As it appears that glycogen could be used for discrimination of hESC-derived CMs, measurements in the lower frequency spectral range have been carried where glycogen has a strong band at 482 cm⁻¹ while proteins show no contributions. Raman spectral map of PC1 and the map corresponding to the 482 cm⁻¹ band area are very similar in hESC-derived CMs Figs. 4a, 4b, 4c. In addition, this band is not observed in the Raman spectra of non-CMs. Figure 4d shows that the 482 cm⁻¹ can be visually identified in a Raman spectrum measured in a line scan (cell scanned through the laser spot) in only 1 s. Considering that this band is isolated from the other major Raman bands of the cells, it may be used in a single wavelength detection setup, which could greatly simplify and speed up the technique.

Fig. 4

Immuno-fluorescence for α-actinin (a), Raman map of the PC1 (b), and Raman map of the 482 cm⁻¹ band attributed to glycogen (c) for a typical CM derived from hESC. (d) Average Raman spectrum for the same CM compared to typical average spectrum for a non-CM. Line scans over the CM for acquisition times 1 to 6 second recorded by scanning the cell through the laser spot in the horizontal direction at the position indicated by the arrow.

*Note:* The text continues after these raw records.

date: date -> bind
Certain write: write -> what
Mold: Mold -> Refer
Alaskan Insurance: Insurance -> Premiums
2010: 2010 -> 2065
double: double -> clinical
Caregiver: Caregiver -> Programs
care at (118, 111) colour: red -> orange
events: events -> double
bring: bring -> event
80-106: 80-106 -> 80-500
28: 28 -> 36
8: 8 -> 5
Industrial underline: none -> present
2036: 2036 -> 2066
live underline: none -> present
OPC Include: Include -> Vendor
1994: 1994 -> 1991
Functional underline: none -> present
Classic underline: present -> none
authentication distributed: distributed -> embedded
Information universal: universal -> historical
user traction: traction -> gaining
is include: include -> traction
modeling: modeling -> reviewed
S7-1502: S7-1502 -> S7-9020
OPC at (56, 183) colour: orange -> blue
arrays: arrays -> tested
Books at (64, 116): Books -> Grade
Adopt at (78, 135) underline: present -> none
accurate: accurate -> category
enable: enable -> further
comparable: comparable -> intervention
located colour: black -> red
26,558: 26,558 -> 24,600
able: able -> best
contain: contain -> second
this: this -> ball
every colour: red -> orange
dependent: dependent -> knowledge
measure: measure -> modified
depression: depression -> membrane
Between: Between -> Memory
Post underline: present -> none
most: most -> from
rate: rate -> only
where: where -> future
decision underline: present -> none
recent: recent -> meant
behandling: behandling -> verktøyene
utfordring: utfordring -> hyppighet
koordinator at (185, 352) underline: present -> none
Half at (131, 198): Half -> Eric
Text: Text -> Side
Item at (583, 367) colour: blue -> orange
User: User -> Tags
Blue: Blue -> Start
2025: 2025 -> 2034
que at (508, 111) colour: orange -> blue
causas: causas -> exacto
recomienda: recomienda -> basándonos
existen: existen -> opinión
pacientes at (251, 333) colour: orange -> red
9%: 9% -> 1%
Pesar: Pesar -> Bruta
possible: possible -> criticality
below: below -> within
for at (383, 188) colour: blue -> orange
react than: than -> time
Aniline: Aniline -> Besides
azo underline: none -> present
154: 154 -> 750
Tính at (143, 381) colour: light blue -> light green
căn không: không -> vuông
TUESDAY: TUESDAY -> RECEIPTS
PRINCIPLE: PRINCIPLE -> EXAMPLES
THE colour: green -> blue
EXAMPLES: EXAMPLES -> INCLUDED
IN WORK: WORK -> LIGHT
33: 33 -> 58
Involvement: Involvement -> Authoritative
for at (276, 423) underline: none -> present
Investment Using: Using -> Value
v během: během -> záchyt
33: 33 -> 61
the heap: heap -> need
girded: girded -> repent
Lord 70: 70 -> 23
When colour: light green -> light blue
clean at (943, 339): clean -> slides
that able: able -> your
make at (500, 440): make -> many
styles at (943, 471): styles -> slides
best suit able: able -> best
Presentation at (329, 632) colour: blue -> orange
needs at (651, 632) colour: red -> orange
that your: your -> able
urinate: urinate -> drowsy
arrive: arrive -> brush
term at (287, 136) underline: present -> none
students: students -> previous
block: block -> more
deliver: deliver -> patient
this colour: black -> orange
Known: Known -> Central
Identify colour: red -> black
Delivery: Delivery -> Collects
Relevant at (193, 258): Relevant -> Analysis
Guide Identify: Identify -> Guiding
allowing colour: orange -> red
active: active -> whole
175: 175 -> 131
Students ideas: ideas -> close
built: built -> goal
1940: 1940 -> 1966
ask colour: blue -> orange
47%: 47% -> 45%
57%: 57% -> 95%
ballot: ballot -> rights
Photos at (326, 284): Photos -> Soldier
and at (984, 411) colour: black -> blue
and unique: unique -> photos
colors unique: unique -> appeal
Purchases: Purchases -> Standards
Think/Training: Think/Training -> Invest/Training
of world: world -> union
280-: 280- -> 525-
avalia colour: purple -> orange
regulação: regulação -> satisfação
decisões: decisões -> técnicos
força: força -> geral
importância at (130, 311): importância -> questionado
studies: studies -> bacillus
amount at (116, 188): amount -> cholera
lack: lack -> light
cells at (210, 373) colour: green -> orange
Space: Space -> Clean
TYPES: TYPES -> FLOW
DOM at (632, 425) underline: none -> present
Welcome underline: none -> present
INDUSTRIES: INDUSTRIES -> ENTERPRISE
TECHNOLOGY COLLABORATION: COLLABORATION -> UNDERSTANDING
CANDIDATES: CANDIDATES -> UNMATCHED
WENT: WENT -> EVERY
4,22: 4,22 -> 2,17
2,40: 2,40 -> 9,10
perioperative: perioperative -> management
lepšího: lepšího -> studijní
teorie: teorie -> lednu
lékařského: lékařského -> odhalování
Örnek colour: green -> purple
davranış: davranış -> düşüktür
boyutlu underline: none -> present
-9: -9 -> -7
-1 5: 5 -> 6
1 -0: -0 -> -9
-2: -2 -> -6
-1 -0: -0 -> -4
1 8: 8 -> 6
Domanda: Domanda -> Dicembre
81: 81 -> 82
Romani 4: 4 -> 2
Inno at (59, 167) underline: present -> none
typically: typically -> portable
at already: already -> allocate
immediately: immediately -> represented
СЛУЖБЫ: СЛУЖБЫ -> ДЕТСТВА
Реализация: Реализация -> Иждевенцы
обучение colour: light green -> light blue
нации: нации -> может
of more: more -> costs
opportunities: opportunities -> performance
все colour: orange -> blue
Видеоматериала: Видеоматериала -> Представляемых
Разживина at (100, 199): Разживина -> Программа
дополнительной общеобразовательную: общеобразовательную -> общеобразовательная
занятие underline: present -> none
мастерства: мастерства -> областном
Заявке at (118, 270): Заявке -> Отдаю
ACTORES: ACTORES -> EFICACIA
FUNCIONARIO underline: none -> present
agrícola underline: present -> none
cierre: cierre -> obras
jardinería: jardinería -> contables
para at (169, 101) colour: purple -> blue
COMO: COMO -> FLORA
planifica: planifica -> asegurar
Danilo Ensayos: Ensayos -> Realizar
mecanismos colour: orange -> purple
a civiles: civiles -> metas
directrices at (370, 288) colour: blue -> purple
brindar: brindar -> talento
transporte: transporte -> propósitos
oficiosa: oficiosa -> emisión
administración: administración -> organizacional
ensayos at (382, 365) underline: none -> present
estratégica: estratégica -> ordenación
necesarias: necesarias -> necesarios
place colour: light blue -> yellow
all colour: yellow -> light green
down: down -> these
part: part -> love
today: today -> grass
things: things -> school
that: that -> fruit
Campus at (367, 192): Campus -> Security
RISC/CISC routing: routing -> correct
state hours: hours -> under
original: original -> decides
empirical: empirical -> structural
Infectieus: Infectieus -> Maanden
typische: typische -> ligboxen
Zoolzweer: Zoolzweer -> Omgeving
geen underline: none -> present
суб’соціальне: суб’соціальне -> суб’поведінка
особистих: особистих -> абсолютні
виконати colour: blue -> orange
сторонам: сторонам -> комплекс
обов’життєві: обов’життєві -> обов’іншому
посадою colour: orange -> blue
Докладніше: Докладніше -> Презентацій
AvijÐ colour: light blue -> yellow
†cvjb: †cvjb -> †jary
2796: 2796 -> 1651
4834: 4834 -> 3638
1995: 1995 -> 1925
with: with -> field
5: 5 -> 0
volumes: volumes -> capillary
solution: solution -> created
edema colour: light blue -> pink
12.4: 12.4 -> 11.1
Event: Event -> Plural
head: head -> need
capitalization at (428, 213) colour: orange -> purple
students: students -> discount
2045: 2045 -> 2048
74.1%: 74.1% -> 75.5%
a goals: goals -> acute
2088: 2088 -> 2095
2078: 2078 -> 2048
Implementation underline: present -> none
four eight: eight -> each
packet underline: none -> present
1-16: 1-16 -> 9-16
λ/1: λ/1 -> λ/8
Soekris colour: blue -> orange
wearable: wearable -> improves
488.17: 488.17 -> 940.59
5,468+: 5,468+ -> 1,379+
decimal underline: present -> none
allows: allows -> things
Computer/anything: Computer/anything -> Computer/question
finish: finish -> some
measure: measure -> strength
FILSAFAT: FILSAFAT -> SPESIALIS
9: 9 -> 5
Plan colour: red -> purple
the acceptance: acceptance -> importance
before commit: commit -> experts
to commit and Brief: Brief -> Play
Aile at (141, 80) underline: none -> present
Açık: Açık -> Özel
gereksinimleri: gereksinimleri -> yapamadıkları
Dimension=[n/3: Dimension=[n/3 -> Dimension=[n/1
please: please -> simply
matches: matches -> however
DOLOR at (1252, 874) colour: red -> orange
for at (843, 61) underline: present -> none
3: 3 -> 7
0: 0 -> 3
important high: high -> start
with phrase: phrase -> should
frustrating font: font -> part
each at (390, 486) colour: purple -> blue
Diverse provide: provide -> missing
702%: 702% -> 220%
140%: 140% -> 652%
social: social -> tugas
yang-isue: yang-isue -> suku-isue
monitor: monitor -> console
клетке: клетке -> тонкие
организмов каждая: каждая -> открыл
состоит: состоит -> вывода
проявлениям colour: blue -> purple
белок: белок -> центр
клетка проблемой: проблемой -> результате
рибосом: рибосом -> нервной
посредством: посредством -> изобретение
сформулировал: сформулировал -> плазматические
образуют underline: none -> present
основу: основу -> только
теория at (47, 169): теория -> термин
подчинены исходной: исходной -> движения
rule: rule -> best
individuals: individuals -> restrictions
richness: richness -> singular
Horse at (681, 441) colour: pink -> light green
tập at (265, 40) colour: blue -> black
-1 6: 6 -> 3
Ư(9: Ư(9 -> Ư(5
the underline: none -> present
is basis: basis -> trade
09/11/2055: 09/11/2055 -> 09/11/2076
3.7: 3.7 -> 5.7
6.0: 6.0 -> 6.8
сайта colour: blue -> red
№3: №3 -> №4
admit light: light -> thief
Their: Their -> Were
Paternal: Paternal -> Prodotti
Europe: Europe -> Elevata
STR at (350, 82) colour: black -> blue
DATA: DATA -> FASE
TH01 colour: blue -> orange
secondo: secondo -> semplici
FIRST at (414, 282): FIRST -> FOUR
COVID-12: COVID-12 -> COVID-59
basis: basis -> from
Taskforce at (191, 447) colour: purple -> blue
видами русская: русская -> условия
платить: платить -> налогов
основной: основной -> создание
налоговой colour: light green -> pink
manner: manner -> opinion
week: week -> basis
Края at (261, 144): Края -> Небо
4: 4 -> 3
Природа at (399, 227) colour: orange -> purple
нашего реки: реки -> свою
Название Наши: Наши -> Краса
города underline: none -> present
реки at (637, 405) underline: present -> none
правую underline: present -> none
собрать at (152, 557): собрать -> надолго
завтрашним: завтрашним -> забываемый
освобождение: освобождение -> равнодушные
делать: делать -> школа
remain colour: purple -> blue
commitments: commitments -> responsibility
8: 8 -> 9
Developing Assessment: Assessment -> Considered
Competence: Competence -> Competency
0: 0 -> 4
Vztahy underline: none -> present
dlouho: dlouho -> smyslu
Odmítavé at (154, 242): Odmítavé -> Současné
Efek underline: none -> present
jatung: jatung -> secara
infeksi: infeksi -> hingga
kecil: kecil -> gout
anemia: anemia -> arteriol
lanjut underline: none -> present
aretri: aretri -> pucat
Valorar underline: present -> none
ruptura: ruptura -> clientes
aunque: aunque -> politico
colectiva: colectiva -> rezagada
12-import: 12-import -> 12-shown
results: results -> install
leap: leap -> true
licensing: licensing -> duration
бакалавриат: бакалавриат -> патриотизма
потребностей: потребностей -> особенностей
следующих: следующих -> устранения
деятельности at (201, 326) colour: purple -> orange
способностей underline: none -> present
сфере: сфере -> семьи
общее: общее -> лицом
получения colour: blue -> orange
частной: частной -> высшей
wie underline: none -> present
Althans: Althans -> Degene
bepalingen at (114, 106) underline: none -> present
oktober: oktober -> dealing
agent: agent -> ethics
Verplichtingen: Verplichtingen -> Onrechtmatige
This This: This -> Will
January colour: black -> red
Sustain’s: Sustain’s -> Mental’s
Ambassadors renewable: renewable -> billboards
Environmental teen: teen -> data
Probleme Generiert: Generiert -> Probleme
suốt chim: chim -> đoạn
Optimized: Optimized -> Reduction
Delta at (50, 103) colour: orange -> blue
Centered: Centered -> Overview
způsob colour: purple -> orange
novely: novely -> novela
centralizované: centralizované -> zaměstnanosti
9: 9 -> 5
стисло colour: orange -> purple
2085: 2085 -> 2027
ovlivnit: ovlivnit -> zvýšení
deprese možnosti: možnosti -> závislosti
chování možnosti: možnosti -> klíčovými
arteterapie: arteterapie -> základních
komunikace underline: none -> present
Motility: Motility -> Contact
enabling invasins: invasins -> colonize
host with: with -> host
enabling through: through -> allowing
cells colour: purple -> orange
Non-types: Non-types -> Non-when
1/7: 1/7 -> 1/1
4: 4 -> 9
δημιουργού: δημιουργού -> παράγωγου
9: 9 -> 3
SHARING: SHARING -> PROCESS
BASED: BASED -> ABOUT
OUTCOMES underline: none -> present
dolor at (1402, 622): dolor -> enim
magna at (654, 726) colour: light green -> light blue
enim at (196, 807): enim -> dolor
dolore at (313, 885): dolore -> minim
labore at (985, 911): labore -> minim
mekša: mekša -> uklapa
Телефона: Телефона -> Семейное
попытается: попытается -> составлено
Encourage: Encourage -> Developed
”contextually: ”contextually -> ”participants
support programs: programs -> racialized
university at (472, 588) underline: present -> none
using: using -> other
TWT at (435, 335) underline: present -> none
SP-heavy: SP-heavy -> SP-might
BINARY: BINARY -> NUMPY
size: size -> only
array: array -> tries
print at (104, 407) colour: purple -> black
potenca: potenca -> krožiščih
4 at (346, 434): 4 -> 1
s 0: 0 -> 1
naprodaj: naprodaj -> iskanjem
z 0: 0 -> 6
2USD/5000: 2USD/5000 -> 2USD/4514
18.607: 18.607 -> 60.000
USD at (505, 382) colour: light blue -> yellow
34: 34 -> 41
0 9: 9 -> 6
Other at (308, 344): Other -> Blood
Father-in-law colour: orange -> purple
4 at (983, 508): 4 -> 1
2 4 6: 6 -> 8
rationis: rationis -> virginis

The results in this paper suggest that high classification accuracy (>95% specificity and sensitivity) for hESCs-derived cardiomyocytes can be achieved by single measurements of ∼5 s acquisition time per cell if the laser beam was focused to a ∼2 μm×20 μm line. This sampling model ensures detection of the Raman spectral markers specific to hESC-derived CMs and avoids the time-consuming raster scanning. However, in the future, this acquisition time could be reduced even further if higher power lasers were used. For example, continuous wave Ti:sapphire lasers with output power of >5 W at 785 nm are commercially available (e.g., 3900S Spectra-Physics, UK). The output power of such lasers is ∼20 times higher than in the current study, thus the laser beam could be expanded into a line of 1 μm×800 μm while maintaining the same laser power density as in the current study. The focused laser line could cover ∼40 parallel sorting flow columns enabling sorting speeds of approximately ∼8 cells per s. Such sorting speeds compare favorably with the speeds of FACS during its developmental phase.¹² In addition, the continuous flow of cells through the laser line would also provide an increase in sampling volume, particularly for CMs for which the molecular markers are concentrated in one or several smaller regions at the edge of the cells, thus increasing the discrimination accuracy.